By Jason Lesh, Managing Principal
An autobiography ended up on my living room coffee table a few weeks ago – halfway home on its journey from a friend who had borrowed it and its rightful owner.
Between planning for a kitchen remodel, late-night work emails and my son’s countless baseball games and practices, I for some reason picked it up to skim the first couple of pages. Forty-eight hours later at 1:30am on a Thursday night (morning?) I had finished it.
Shoe Dog is the memoir by Phil Knight about the founding and creation of what eventually became Nike and it is the best book I’ve read in a long time. Buy it. Then read it.
I could talk for hours about the book (email me and we can discuss). The lessons. The travails. The mistakes. The luck. The naiveté. The moments when success and failure were separated by an inch. What stood out most about his retelling of the path from his initial $50 investment (borrowed from his dad, no less) to the eventual IPO and success 16 years later was his brutal honesty.
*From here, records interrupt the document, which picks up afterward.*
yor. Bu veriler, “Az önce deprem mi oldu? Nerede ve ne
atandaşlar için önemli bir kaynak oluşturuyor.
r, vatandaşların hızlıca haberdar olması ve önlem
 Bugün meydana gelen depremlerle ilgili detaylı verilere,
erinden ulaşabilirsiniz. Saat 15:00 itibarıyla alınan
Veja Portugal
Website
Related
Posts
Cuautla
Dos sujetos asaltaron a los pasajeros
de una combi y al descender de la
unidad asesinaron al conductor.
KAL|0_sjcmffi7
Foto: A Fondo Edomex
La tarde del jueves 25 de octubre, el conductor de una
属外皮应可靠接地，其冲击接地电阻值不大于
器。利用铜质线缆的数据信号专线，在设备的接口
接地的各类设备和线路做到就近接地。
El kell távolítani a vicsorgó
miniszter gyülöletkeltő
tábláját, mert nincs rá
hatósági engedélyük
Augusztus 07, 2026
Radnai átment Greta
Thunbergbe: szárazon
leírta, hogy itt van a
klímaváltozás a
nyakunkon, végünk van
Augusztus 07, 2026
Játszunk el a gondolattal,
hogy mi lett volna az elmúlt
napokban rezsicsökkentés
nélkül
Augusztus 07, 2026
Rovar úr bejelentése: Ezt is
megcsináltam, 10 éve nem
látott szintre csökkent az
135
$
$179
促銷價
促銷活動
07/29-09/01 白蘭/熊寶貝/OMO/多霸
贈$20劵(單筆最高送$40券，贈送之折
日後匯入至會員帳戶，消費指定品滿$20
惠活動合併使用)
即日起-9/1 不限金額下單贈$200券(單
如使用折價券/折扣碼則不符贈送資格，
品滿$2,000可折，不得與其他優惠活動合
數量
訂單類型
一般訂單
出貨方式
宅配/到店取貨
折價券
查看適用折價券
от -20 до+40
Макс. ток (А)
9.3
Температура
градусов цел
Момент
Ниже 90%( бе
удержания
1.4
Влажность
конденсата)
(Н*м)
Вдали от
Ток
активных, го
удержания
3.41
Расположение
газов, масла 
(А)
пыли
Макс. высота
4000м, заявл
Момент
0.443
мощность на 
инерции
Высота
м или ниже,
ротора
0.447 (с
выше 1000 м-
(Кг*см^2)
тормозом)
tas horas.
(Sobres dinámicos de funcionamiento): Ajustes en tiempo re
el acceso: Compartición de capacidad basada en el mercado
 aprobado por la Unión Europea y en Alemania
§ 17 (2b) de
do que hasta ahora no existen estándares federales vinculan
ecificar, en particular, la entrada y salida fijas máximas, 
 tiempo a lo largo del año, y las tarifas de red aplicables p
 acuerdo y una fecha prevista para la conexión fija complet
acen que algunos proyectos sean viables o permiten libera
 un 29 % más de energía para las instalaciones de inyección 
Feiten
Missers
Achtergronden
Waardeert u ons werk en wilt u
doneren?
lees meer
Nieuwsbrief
As Bill Gates wrote, the true path of a successful entrepreneur is “a messy, perilous, and chaotic journey riddled with mistakes, endless struggles, and sacrifice.” A great idea doesn’t hurt. A succinct strategy sure helps. A battle-tested team with a track record of success increases the odds. But life isn’t usually like that. And few businesses, regardless of what their founders say, are like that either.
I’ve long been of the opinion that emotional intelligence (EQ) is one of the hardest skills to acquire. But with it, it’s a heck of a lot easier to admit what you don’t know. And ask for help. And seek out mentors, advisors, and people smarter than yourself. To share your dream with others and then trust they can help you figure out how to execute it. Phil Knight’s EQ is on full display throughout the founding of Nike and in his candor retelling the story some 50+ years later.
Admittedly, perspective and self-reflection comes with time. But honesty with yourself, and true vulnerability with those in your closest of circles is a powerful combination. The results can be astounding. And more importantly, as Knight concludes, the journey becomes a hell of a lot of fun.